• [Texto de apoio]:

━━━━

• Nara Guichon

Se as abelhas estão em risco, nós também estamos

Atualizado: 26 de out. de 2021



Nós, seres humanos, temos a estranha mania de julgar tudo ao nosso redor dentro de nossa escala. Quando falamos da importância da preservação natural, pensamos muitas vezes apenas nos seres vivos de grande porte. De modo impensado desprezamos a silenciosa e imprescindível importância dos pequenos seres.


As abelhas são desses seres em que o tamanho diminuto esconde uma importância incalculável. Os estudiosos arriscam dizer que as abelhas representam algumas das mais sofisticadas formas de vida sobre a Terra. A complexidade de suas ações mostra-se crucial para a manutenção de milhares de outros seres vivos – de plantas até animais mamíferos.


A humanidade muitas vezes não faz ideia de quão complexa é a vida de um ser vivo tão essencial quanto a abelha. Uma única abelha realiza cerca de 40 voos por dia, cruzando em média de 12 km, numa maratona que pode incluir, num único dia de trabalho, até 240 mil flores (dados do portal Um só planeta). E embora o mel seja vendido como um produto “comum”, cada abelha produz apenas 5 gramas de mel por ano. Um quilo de mel exige nada menos que a visita a 5 milhões de flores.





A alimentação do planeta em risco


Certamente as abelhas são os insetos que mais interferiram no curso da vida humana ao longo dos séculos e ainda cabe a elas um papel decisivo para a nossa sobrevivência. Sem elas a humanidade enfrentará possivelmente a maior crise alimentar e ecológica de toda a sua história.


A preocupação dos cientistas com a preservação das abelhas não é por acaso. O trabalho de polinização desempenhado por essas pequenas e incansáveis trabalhadoras naturais é o ponto de partida para a fecundação de diferentes espécies botânicas – muitas delas parte do nosso cardápio há milênios.


Sem as abelhas não existe cacau (nem chocolate), não existe café, nem tampouco acerola, soja, laranja, maracujá, castanha-do-Pará, maçã, melancia, melão ou tangerinas. Segundo a AMDA, no Brasil, 76% das fontes de alimento dependem diretamente da polinização das abelhas para existir.

━━━━

• [Dados]:
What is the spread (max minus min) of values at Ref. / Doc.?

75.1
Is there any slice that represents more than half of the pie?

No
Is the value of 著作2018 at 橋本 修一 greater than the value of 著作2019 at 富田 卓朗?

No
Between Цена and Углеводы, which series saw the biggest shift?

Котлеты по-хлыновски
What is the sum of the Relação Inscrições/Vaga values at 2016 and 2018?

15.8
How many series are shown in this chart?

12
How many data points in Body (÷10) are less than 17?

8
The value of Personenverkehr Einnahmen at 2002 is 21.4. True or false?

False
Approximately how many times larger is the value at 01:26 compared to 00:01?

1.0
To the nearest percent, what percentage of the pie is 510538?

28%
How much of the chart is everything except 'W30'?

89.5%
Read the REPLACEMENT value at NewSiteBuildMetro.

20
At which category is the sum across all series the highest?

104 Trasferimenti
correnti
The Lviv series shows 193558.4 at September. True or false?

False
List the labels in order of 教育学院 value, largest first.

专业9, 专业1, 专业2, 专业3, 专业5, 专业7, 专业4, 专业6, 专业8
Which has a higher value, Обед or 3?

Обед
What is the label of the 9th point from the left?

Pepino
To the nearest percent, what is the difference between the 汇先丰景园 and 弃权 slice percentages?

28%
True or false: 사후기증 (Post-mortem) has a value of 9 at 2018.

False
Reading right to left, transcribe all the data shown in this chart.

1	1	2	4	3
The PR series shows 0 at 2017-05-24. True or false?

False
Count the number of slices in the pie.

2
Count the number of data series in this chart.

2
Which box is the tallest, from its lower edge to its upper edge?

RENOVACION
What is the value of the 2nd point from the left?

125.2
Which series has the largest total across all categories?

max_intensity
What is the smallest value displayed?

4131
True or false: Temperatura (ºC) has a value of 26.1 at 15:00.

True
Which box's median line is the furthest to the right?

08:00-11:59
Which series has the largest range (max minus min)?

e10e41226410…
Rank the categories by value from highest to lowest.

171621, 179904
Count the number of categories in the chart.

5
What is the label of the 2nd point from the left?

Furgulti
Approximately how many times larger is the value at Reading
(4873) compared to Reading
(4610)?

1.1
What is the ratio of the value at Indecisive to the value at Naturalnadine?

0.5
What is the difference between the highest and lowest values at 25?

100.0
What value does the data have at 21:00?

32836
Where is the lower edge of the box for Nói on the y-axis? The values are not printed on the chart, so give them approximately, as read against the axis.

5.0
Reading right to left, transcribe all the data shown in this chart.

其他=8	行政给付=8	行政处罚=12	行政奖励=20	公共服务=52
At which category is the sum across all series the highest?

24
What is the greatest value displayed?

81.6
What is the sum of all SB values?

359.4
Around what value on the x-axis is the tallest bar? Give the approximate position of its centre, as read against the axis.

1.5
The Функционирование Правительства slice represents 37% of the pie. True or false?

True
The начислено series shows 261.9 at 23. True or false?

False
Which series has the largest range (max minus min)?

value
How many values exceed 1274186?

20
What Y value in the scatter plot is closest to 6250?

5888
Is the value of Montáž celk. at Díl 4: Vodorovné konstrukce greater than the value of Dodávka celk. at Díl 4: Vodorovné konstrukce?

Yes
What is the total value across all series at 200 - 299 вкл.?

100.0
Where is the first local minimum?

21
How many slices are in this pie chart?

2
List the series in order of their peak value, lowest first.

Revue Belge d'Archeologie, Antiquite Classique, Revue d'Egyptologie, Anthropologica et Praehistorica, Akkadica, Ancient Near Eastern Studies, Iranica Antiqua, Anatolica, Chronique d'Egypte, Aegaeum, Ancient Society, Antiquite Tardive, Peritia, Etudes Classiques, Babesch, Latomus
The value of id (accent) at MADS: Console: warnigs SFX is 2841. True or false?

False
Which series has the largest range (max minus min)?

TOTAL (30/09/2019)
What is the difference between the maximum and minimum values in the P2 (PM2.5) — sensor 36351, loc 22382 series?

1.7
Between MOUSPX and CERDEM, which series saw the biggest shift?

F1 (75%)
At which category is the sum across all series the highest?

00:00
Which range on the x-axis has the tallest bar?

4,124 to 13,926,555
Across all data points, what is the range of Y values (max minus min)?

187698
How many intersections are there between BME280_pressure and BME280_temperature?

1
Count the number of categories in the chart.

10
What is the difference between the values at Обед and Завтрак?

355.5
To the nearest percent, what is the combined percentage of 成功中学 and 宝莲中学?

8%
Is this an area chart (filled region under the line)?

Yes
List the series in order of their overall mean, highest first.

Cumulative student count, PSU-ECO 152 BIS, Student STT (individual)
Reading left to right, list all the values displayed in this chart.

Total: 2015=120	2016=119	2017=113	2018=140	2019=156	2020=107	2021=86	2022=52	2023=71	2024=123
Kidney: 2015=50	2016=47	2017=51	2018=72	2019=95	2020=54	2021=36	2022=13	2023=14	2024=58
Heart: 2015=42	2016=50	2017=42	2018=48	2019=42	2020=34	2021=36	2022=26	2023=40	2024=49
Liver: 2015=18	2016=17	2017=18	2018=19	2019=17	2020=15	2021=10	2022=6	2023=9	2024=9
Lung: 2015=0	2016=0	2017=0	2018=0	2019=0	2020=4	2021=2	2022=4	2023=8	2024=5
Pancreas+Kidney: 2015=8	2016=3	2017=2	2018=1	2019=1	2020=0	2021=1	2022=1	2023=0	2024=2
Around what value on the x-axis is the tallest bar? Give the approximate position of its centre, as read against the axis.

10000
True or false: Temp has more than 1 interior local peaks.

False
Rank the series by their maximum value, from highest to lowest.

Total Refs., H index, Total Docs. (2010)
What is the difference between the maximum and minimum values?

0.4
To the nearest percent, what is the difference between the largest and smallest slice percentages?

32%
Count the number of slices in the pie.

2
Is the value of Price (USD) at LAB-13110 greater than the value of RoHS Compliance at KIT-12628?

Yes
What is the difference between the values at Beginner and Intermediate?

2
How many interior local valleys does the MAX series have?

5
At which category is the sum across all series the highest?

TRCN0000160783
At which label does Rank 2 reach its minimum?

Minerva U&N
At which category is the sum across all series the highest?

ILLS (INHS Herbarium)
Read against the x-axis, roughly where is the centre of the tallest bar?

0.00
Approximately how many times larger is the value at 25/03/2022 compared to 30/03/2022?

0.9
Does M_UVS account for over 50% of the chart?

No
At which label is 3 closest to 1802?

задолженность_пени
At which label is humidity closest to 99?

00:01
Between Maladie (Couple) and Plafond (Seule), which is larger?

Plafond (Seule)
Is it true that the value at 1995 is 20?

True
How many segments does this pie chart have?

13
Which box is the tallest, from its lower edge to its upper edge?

━━━━

• [Questões a responder]:
1 - Liste os números que o texto sobre as abelhas dá sobre o trabalho de uma única abelha, cada um com o que ele mede.
2 - Segundo a AMDA, citada no texto sobre as abelhas, que porcentagem das fontes de alimento no Brasil depende diretamente da polinização das abelhas?
3 - Escreva a continuação do texto sobre as abelhas a partir da última frase apresentada.

• [Respostas]:
1 -
- Cerca de 40 voos por dia
- Em média 12 km percorridos
- Até 240 mil flores em um único dia de trabalho
- Apenas 5 gramas de mel por ano

2 - 76%.

3 -
Abelhas são também como um termômetro natural da qualidade de um bioma. A presença delas é indicativo de que a natureza está seguindo o seu curso. Por outro lado, a ausência de colmeias pode significar o colapso de toda uma cadeia de seres vivos.



Boa parte das frutas que consumimos não existiria sem as abelhas. Foto: Unsplash.


O uso indiscriminado de pesticidas a agrotóxicos (o Brasil se tornou atualmente o país que mais utiliza pesticidas no mundo) é certamente o maior causador do desaparecimento das abelhas. Ao entrar em contato com essas substâncias, as abelhas operárias retornam até a colmeia e lá espalham os componentes tóxicos para as demais. Ou seja, ao tentar aumentar desenfreadamente a produção de alimentos, estamos destruindo o ciclo natural que é base de toda a abundância alimentar disponível em nosso planeta.


Outro fator que provoca desequilíbrio nesta cadeia é a poluição do ar. A fumaça das cidades, indústrias e das queimadas interrompe o ciclo de detecção dos odores florais e afastando as abelhas de suas rotas. Isso sem contar com o desmatamento desenfreado e a monocultura, outros fatores que colaboram para o desaparecimento das abelhas.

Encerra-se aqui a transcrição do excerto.